Rogen continues to be a generous co-star and an actor willing to take risks, but his ambition continues to impress. His directorial debut (with Goldberg), 'This is the End,' which bears the hallmarks of a post-Apatow comedy (raunchy jokes, tons of improv, plenty of male genitalia, touching bromance) but none of the style. This is a geekier film, a movie that grounds its comedy in the fantastical instead of the realistic. It isn't just a comedy set during the apocalypse, but a genuine, honest-to-goodness apocalypse movie that happens to be stuffed full of dick jokes. Rogen and Goldberg are so busy distracting you with the comedy that they let the actual stakes sneak up on you. Sure, Rogen is playing his slacker-best-friend type, but he's doing it in service of a story filled with monsters and action and characters we actually like getting horribly killed. 'This is the End' showcases a Rogen who could make a genuinely thrilling horror movie if he put his mind to it.
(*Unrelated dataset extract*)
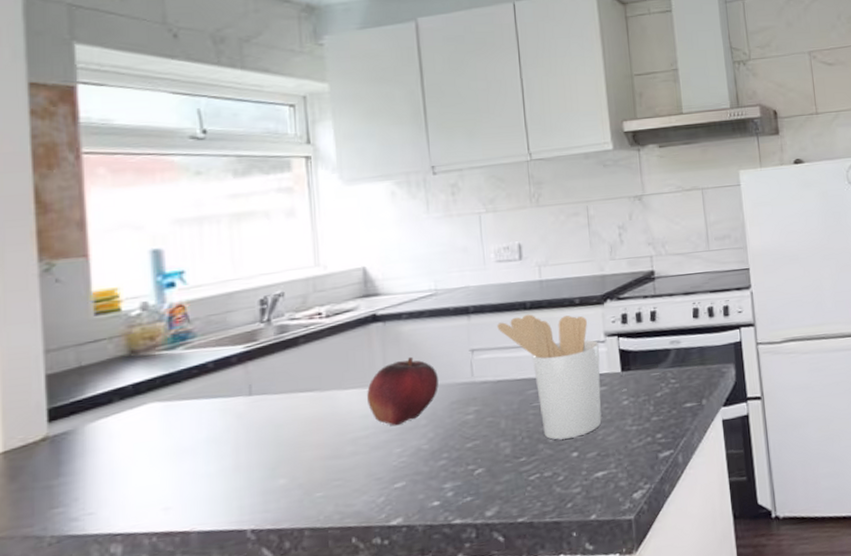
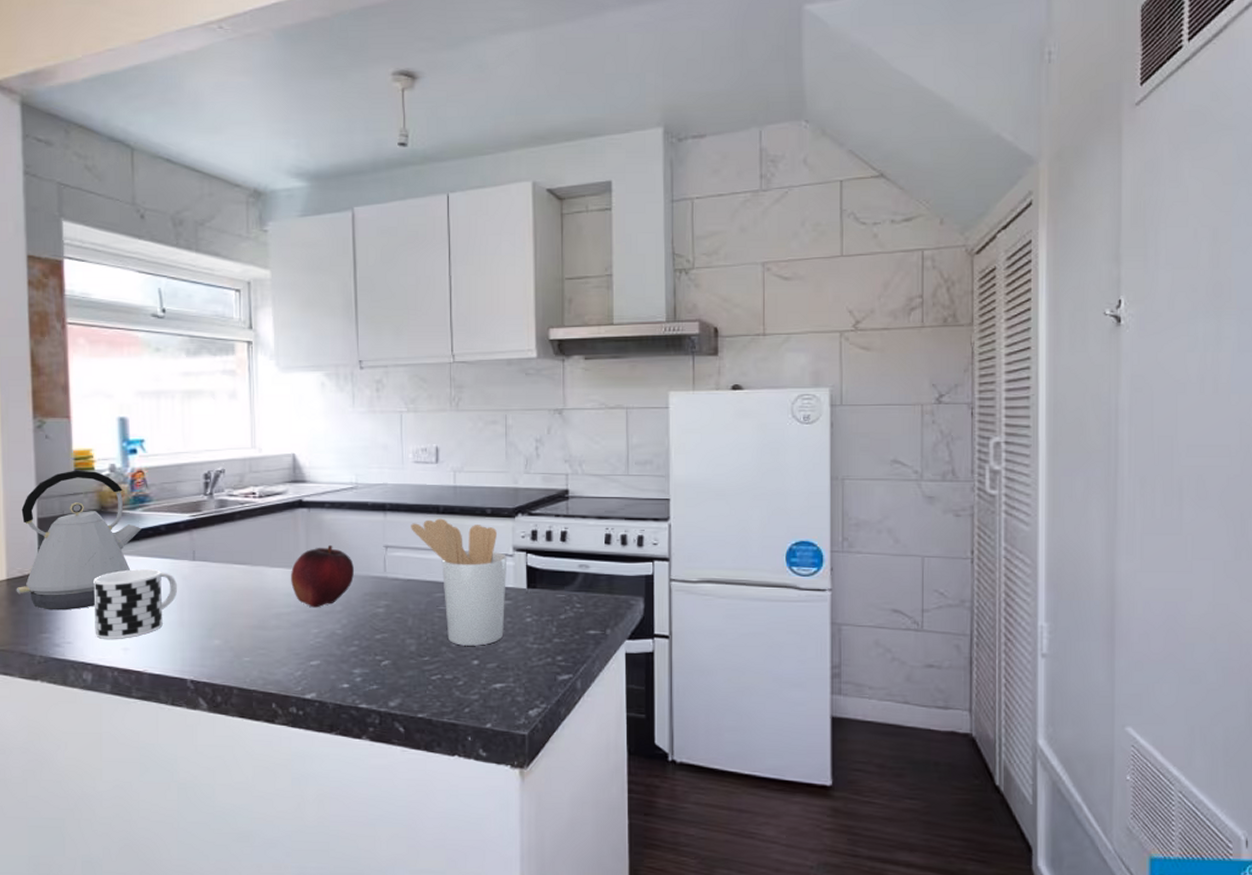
kettle: none [16,312,185,480] -> present [16,470,143,611]
cup: none [122,412,232,503] -> present [93,569,178,640]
Perhaps that's why he feels like a perfect fit for AMC's adaptation of 'Preacher' adaptation, which combines blasphemous gross-out comedy with a massive scope and characters torn straight out of a Western. Perhaps that's why the news that he's developing a movie based on the war between Nintendo and Sega in the '90s feels like great news. Rogen has yet to rest on his laurels. Just when you think he's done all he can done, he pulls out something new. It's been 15 years since he made his Hollywood debut and he's still learning and experimenting.
And he's acknowledging his age, too. In 'Neighbors,' Rogen tries something new. Instead of playing that stoned slacker, he's playing the responsible father and husband that the stoned slacker grew up into. Rogen may not be done playing man-children, but he's showcasing a willingness to grow up and let the young people (like the shockingly funny Zac Efron) have their turn in that particular spotlight. Too many comics refuse to change. Too many movie stars feel like yesterday's news after a decade in the business. Rogen feels like he's just getting started, like we haven't seen anything yet. How exciting is that?